また、シンガポール航空は先日150億シンガポールドル(≒約1.1兆円)の資金調達を発表しました。既存株主に向けた新株発行と転換社債を発行する予定で、主要な株主であるTemasekがこれに応じています。Temasekはシンガポール政府系の投資会社です。また、これ加えて短期的な手元資金のために40億シンガポール(≒約3,000億円)のブリッジローンをDBS Bankから行う予定です。航空業界は、シンガポールのGDPの12%以上を支えるまさに経済の柱なので、国策として支援しているのもうなずけます。

https://www.singaporeair.com/saar5/pdf/Investor-Relations/Rights-Issue/NE-0720.pdf

”This transaction will not only tide SIA over a short term financial liquidity
challenge, but will position it for growth beyond the pandemic.” 

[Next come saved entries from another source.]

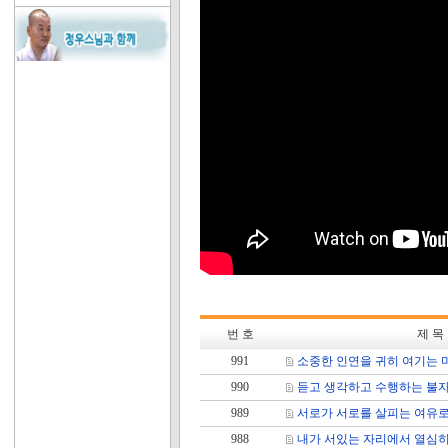
번 호
제 목
991
소중한 인연을 귀히 여기는 
990
듣고 생각하고 수행하는 불자
989
서로가 서로를 살피는 여유로
988
내가 서있는 자리에서 열심히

TemacskのCEOはこの記事の中で「短期的な資金繰りを乗り越えるためだけでなく、パンデミック後の将来の成長のために行う」と述べています。

パンデミック後の成長に向けた支援

日本国内の航空会社でつくる定期航空協会は、業界として2兆円規模の支援を政府に求めているようです。

2兆円はほかの航空会社も含めた話ですが、現在の状況が向こう1年は続き、そこから緩やかに回復するようなシナリオでも、2兆円程度の規模があれば航空業界を支えられそうです。

航空業界以外にも多くの業態が今回のコロナによって甚大な影響を受けていますが、世界中のヒトの移動を担うインフラとしての航空業界は各国が名指しして支援する重要な産業の一つです。

ANAやJALが引っ張る日本の航空業界も、政府や金融機関等と一体となってこの未曾有の事態を乗り越え、将来の成長につなげ、グローバルの中でも競争優位性を高めていってもらいたいと願っています。

(この記事は、開示情報から推測しているあくまで個人的な見解です。情報の正確性、信頼性、完全性を保証するものではありません。)